2015年からは湘南ベルマーレに移籍。2017年にはキャリア最多となるJ1リーグ37試合5ゴールとブレイク。その後は三度怪我に悩まされ、2024シーズンはわずか10試合の出場に留まった。(※1月3日FC岐阜への加入発表)

MF中坂勇哉
4人目はアカデミー時代から15年間ヴィッセル神戸に在籍したMF中坂勇哉(27)。トップ下やサイドハーフを主戦場とする攻撃的MFの中坂は、ドリブル突破や絶妙なパス、ゴール前の嗅覚など非凡的攻撃センスを備えており、味方選手との連携を駆使して攻撃を組み立てることもできる。プロ2年目までは順調に出場機会を得ていたが、3年目からは伸び悩み、2019シーズンに出場機会を求めて当時J2の京都サンガへ移籍。京都では7試合出場して1ゴールを記録する。翌年神戸へ戻ると、2021シーズンにはキャリア最多となる28試合出場3ゴール1アシストと中心選手として活躍した。しかし、シーズン毎に選手層が厚くなるチームでポジション争いに勝てず、神戸が連覇を果たした2023~2024シーズンは1度も出場が無かった。このことから、試合勘がネガティブ要素となるが持っているポテンシャルはピカイチなだけに、心機一転チームを移し再び花を開かせることができるか。

━━━━━━━━

取り組む課題 1
本文をもとに、次の問いに答えなさい。
(a) 冒頭の選手が2015年から移籍したクラブはどこか。
(b) 中坂勇哉が2019シーズンに移籍したクラブはどこか。
(c) 中坂勇哉の2021シーズンの成績はどうだったか。
取り組む課題 2
本文の内容を2文でまとめなさい。
取り組む課題 3
中坂勇哉に関する本文の最後の一文に続けて、文章を書き進めなさい。

━━━━━━━━

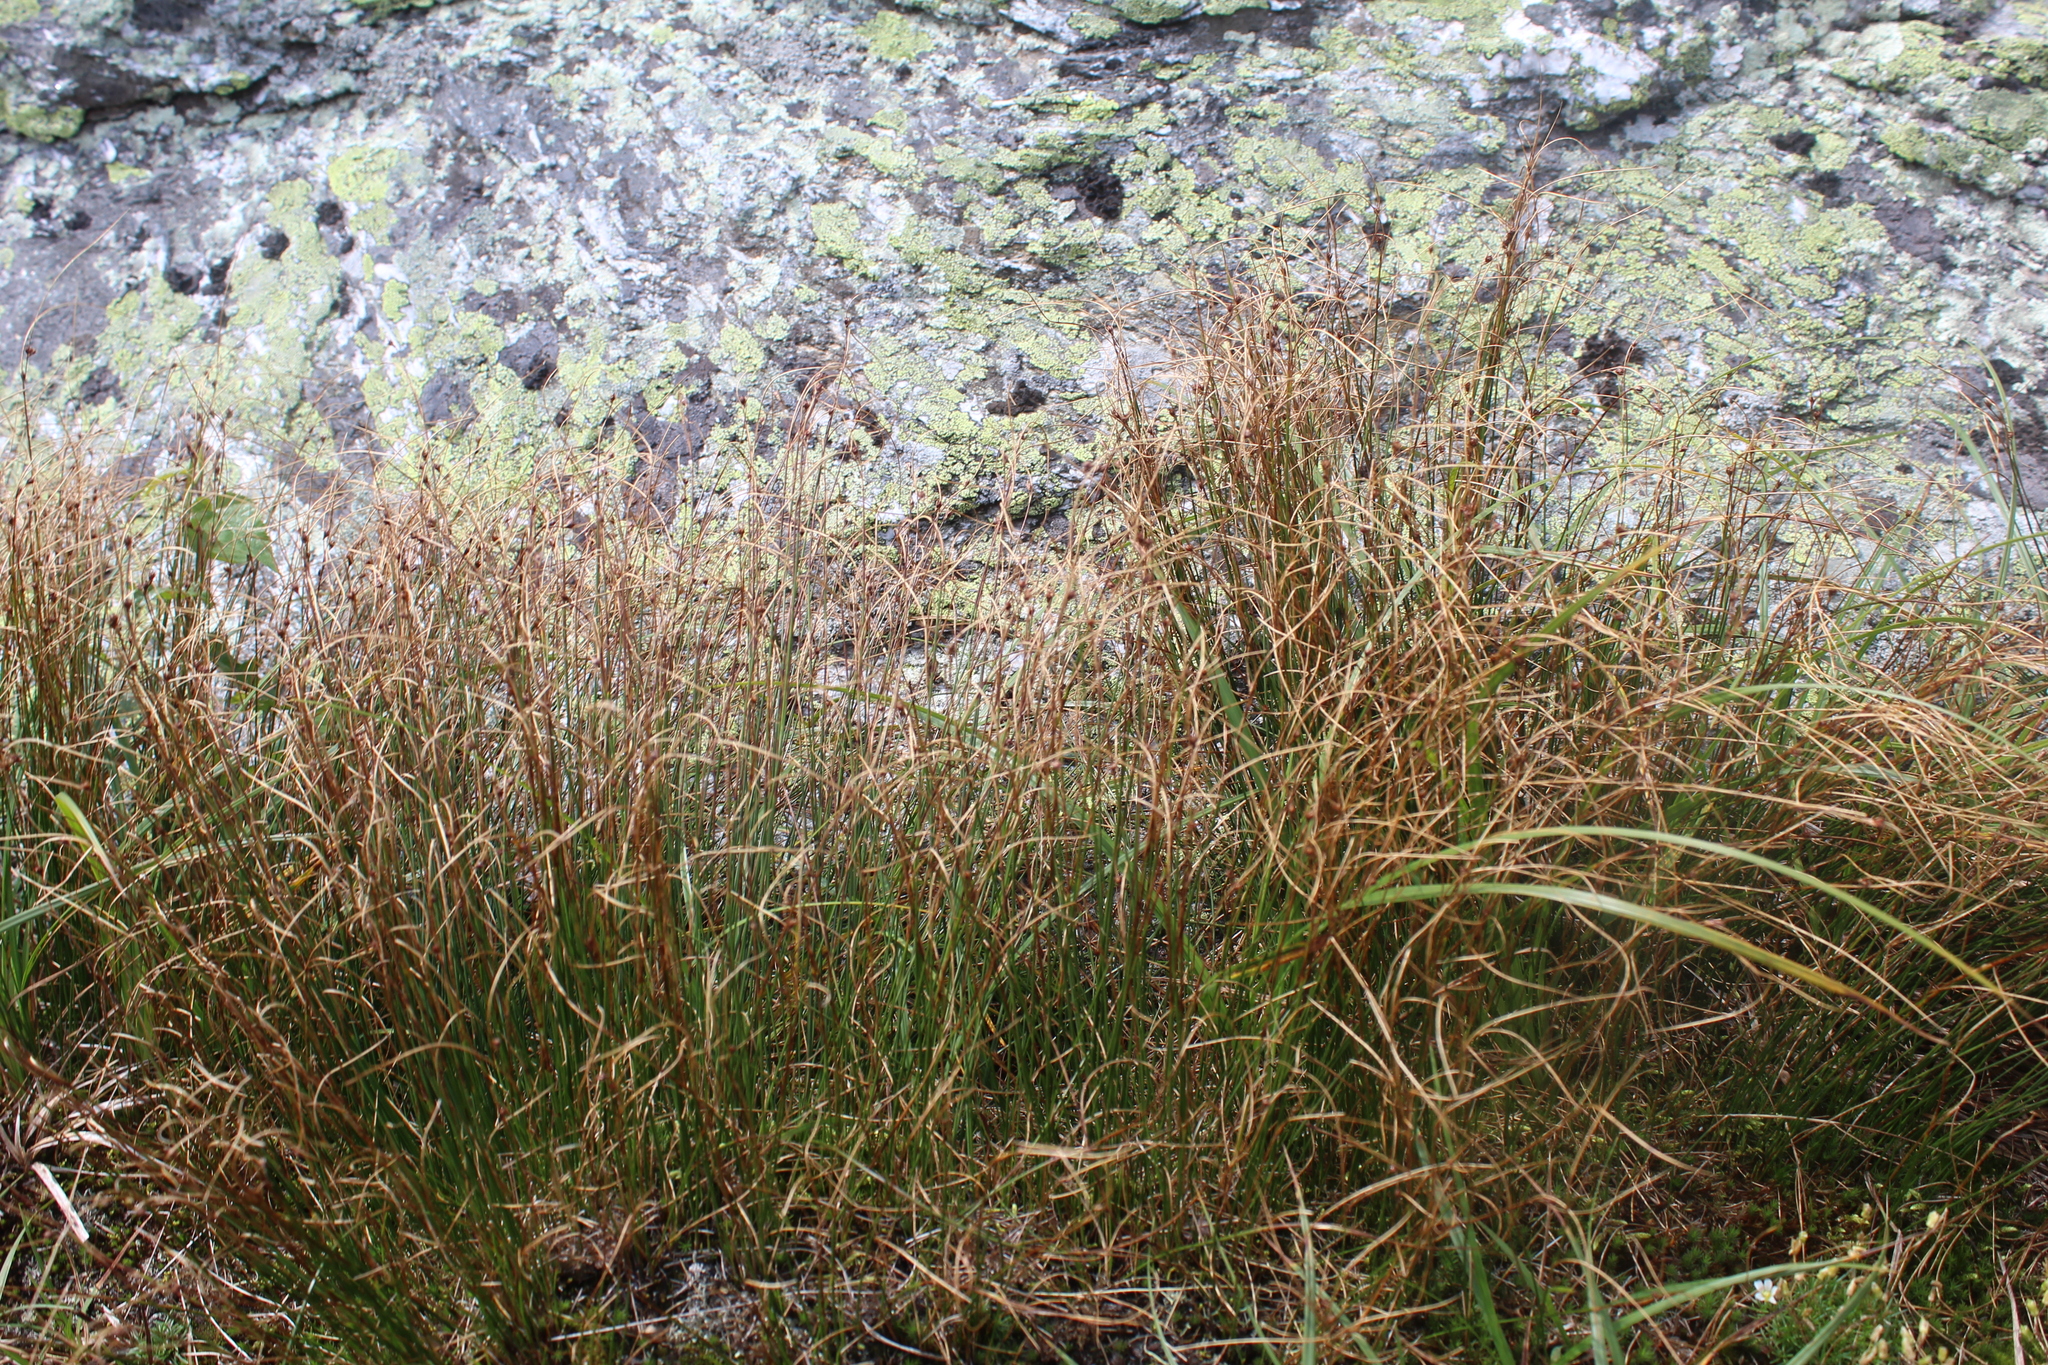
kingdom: Plantae
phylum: Tracheophyta
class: Liliopsida
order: Poales
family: Juncaceae
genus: Oreojuncus
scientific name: Oreojuncus trifidus
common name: Highland rush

━━━━━━━━

解答 1
(a) 湘南ベルマーレ
(b) 当時J2の京都サンガ
(c) 28試合に出場し、3ゴール1アシストを記録した。

解答 2
冒頭の選手は2015年に湘南ベルマーレへ移籍し、2017年にJ1リーグで37試合5ゴールを記録したが、その後は怪我に悩まされ、2024シーズンの出場は10試合にとどまった。MF中坂勇哉はアカデミー時代から15年間ヴィッセル神戸に在籍し、2021シーズンには28試合出場3ゴール1アシストと活躍したが、2023~2024シーズンは1度も出場がなかった。

解答 3
MF金子翔太
5人目にはジュビロ磐田で契約満了となったMF金子翔太(29)を挙げる。身長163センチと小柄ながら豊富な運動量で縦横無尽にピッチを駆け周ることができる選手だ。2014年に清水エスパルスでプロキャリアをスタートさせるも出場機会になかなか恵まれず、2015シーズン途中で栃木SCへのレンタル移籍を経験。2016シーズンは清水へ復帰しJ2リーグ22試合に出場して4ゴールを記録するなど、チームのJ1昇格に貢献した。翌2017シーズンはレギュラー奪取に成功。第8節川崎フロンターレ戦で挙げたゴールがJ1リーグ通算20,000ゴール目のメモリアル弾だったことで全国にその名を轟かせた。さらに翌2018シーズンには34試合出場10ゴールで出場数・ゴール数ともにキャリアハイを記録するなど、順風満帆な選手生活をおくる。2021シーズンに同じ静岡県のライバルチーム磐田(当時J2)へとレンタル移籍。翌年からは完全移籍し、持ち前のハードワークを活かして在籍4シーズンで2度のJ1昇格に貢献した。2024シーズンは公式戦16試合の出場に留まり、1ゴール1アシストと本来の姿には程遠い格好となった。本領を発揮し、チームで輝く金子の姿をファンは待ち望んでいる。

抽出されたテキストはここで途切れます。